My Life Is Normal, Too: Diversity in Children's Literature

Going Home

"Practice you accept a book on superheroes?" Jose asked me on Friday afternoon, as we looked over the piece of cake reader drove together.

It was the same question I had heard from Antonio, Diego, Carlos, and Francisco earlier in the week. Both my students and I were frustrated by the lack of beginning reader books they plant attractive. Our well-stocked library had lots of books with dogs or cats as the main character. My students liked animals, but many of them could non afford to own a pet. Very clever books written from the viewpoint of pets in eye-grade homes vicious a little flat for them.

So did another favorite of mine — Amelia Bedelia — whose misinterpretation of the English language makes nearly American-born children giggle. It is understandable that an English Language Learner would not discover a character who misunderstands English puns peculiarly funny. What is non understandable is the lack of easy-to-read books with Hispanic characters.

In her captivating Everything I Demand to Know I Learned in a Children's Book, Anita Silvey talks about "the amazing power of the right volume for the correct child — at the right time." Such a book tin change a kid's life. She interviewed successful people in a multifariousness of disciplines about the volume that transformed their reading landscape. Every bit an author, librarian, and teacher, I have a passionate want to do my part to deliver books that plough reluctant readers into willing ones.

We live in a various club. Not everyone lives in a eye-class home with a fenced-in backyard. Not everyone has two living parents who were born in the United States. Children's books — and not just heart class and young adult novels — should reflect that. If we want to turn at-risk readers into book lovers, nosotros demand piece of cake-to-read books that depict their lives and their dreams.

Freddie Ramos

Going Home

That's why, when I sat down to write a superhero for the struggling readers who kept asking me for one, I named my graphic symbol Freddie Ramos. In the Zapato Power serial, Freddie Ramos lives in Starwood Park Apartments and goes to Starwood Elementary.

At the time I was writing the commencement Zapato Power book, I worked in a Title I school equally a librarian. Many of my students lived in a large apartment complex right next to the school. They moved oft, and their families worried about money. That's Freddie's life, also. And quite a few of my students, for ane reason or another, lived in a single-parent home. So does Freddie.

For a diverseness of reasons, including the fact that I was once a young widowed mom, I chose to make Freddie's father a state of war hero rather than a divorced dad. A couple of the client reviews on Amazon have questioned why, in an otherwise playful book with large font designed for newly independent readers, the main character would accept a deceased male parent. One adult reader said her five-year-old really enjoyed the book but she had difficulty explaining the expiry of Freddie's father. While I recognize the discomfort of an adult raising a child in a comfortable two-parent family, I can also imagine the ailment of a child who never sees his own family unit state of affairs depicted in books.

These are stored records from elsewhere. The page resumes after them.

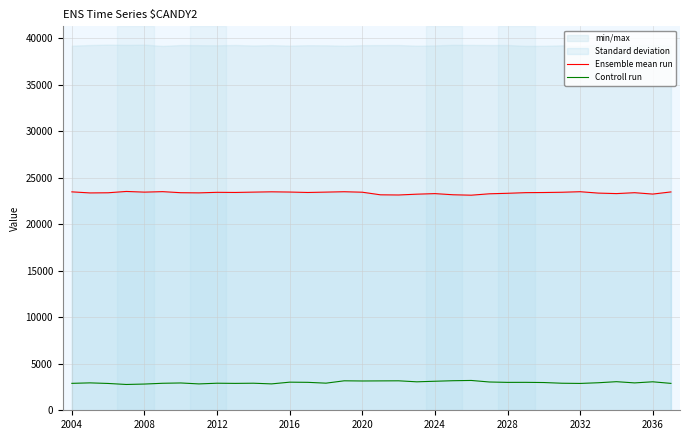

Reading left to right, what are all the values shown in this chart?

Ensemble mean run: 23467	23352	23369	23510	23437	23489	23375	23358	23416	23402	23438	23471	23446	23400	23439	23480	23428	23149	23130	23217	23277	23154	23108	23258	23312	23381	23396	23424	23482	23333	23280	23376	23228	23459
Controll run: 2893	2944	2881	2772	2818	2901	2934	2833	2907	2889	2907	2835	3020	3002	2913	3166	3147	3157	3166	3058	3119	3176	3204	3039	2998	3001	2981	2905	2884	2958	3072	2942	3060	2889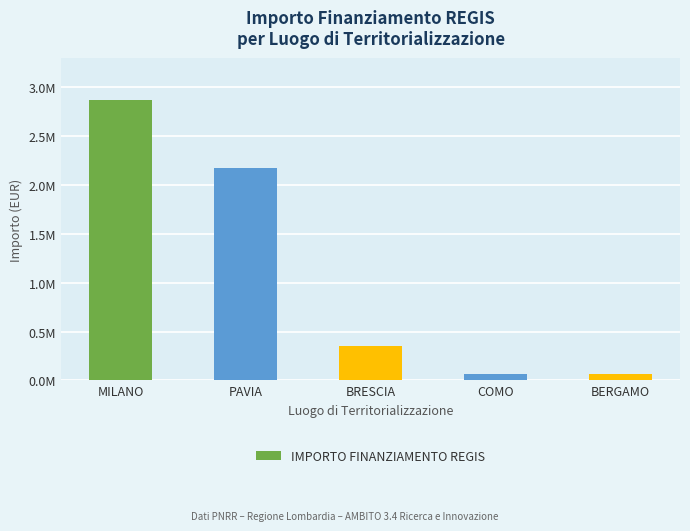

At which category does the chart reach its peak across all series?

MILANO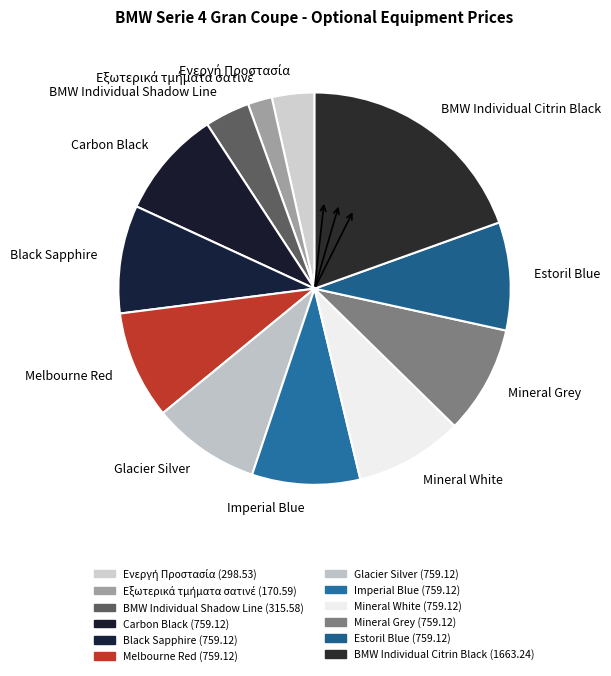

How many segments does this pie chart have?

12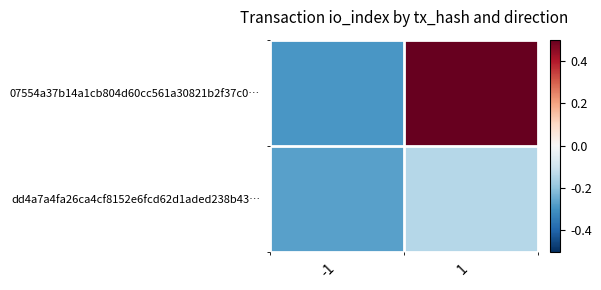

Which series has the largest range (max minus min)?

07554a37b14a1cb804d60cc561a30821b2f37c0…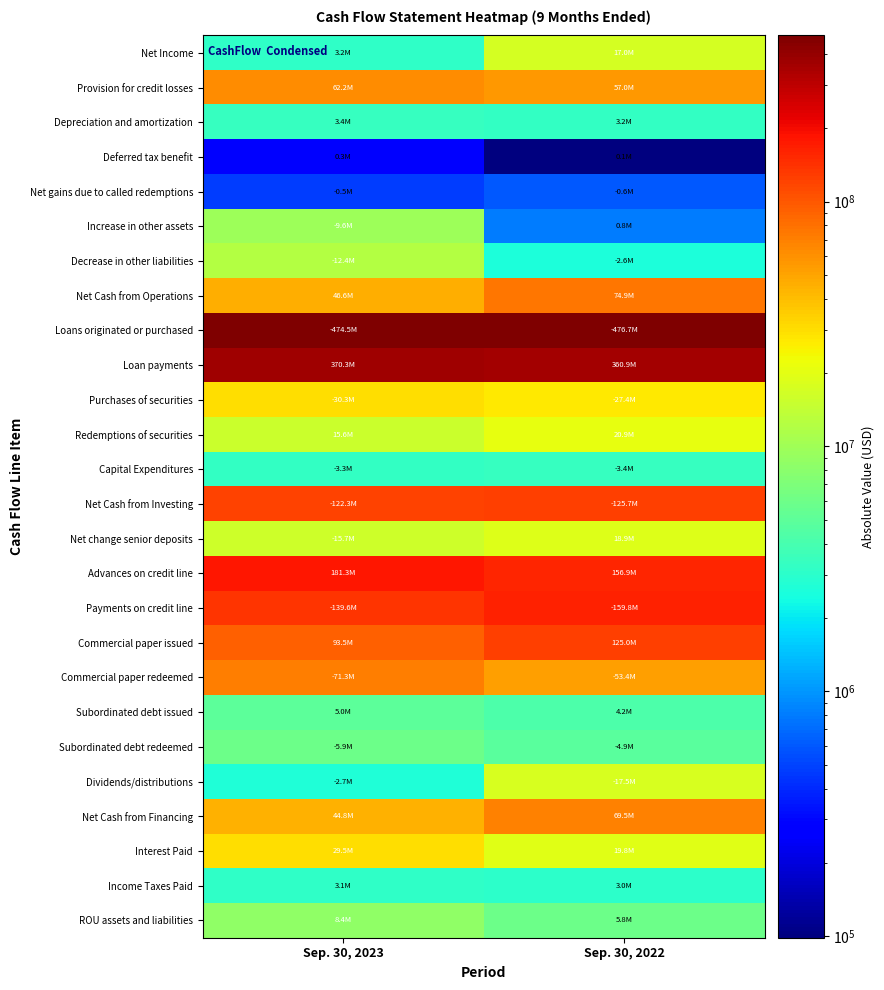

Rank the series at Sep. 30, 2022 from lowest to highest value.

Deferred tax benefit, Net gains due to called redemptions, Increase in other assets, Decrease in other liabilities, Income Taxes Paid, Depreciation and amortization, Capital Expenditures, Subordinated debt issued, Subordinated debt redeemed, ROU assets and liabilities, Net Income, Dividends/distributions, Net change senior deposits, Interest Paid, Redemptions of securities, Purchases of securities, Commercial paper redeemed, Provision for credit losses, Net Cash from Financing, Net Cash from Operations, Commercial paper issued, Net Cash from Investing, Advances on credit line, Payments on credit line, Loan payments, Loans originated or purchased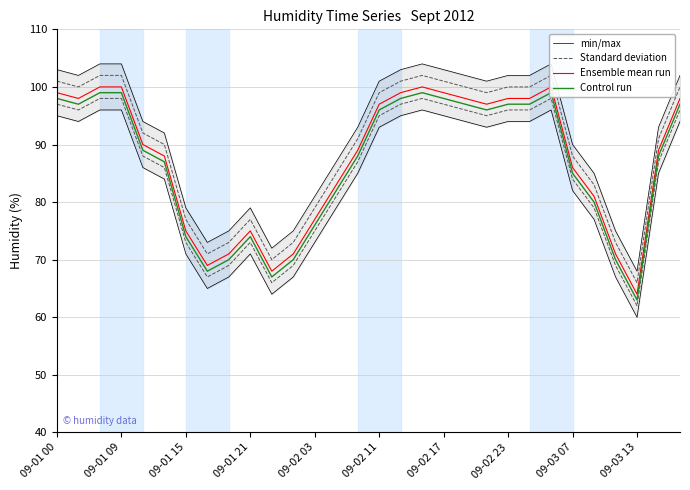

Reading left to right, list all the values displayed in this chart.

min/max: 103	102	104	104	94	92	79	73	75	79	72	75	81	87	93	101	103	104	103	102	101	102	102	104	90	85	75	68	93	102
Standard deviation: 101	100	102	102	92	90	77	71	73	77	70	73	79	85	91	99	101	102	101	100	99	100	100	102	88	83	73	66	91	100
Ensemble mean run: 99	98	100	100	90	88	75	69	71	75	68	71	77	83	89	97	99	100	99	98	97	98	98	100	86	81	71	64	89	98
Control run: 98	97	99	99	89	87	74	68	70	74	67	70	76	82	88	96	98	99	98	97	96	97	97	99	85	80	70	63	88	97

Freddie Ramos is Hispanic. He is also the child of a armed forces widow struggling to make a skilful life for herself and her son. Merely his ethnicity or family unit groundwork does not rule his thoughts or his definition of himself. Like well-nigh children, Freddie sees the circumstances of his life as normal, not a challenge he needs to tackle. Too often, non-white children living in single-parent families are depicted in children's literature as characters with a problem to solve. Elizabeth Bird, in her April five, 2010 Fuse #8 Production weblog, said that she "could count on 1 hand the number of MG books for kids starring a Hispanic character where the plot isn't ALL about being Hispanic." She's absolutely correct, and this is an outcome children's literature needs to accost.

The Snowy Day

In 1962, when Viking published the dearest The Snowy Day by Ezra Jack Keats, a color barrier was broken in children's publishing. Finally, children of color had the opportunity to see themselves in a book. Families of all races loved The Snowy Twenty-four hours — and still do. It proved that variety is something we can embrace in children's literature.

Some children may accept a greater personal need to come across themselves in a book than others, simply all children demand books with characters from various ethnic, economic, and family backgrounds. And they demand them on all reading levels. The book that turns one kid into an gorging reader may make another child yawn, and vice versa. If nosotros take plenty variety bachelor, we will have the opportunity to hook new readers with "the correct book for the right child — at the correct time."

Jacqueline Jules is a teacher, schoolhouse librarian, and author of Zapato Power: Freddie Ramos Takes Off, released by Albert Whitman in March of 2010 and Zapato Power: Freddie Ramos Springs into Action, September 2010. The third book in the Zapato Ability series, Zapato Power: Freddie Ramos Zooms to the Rescue volition be released past Albert Whitman on March 1, 2011.

Check out Colorín Colorado's interview with her and her tips for supporting ELLs in the school library!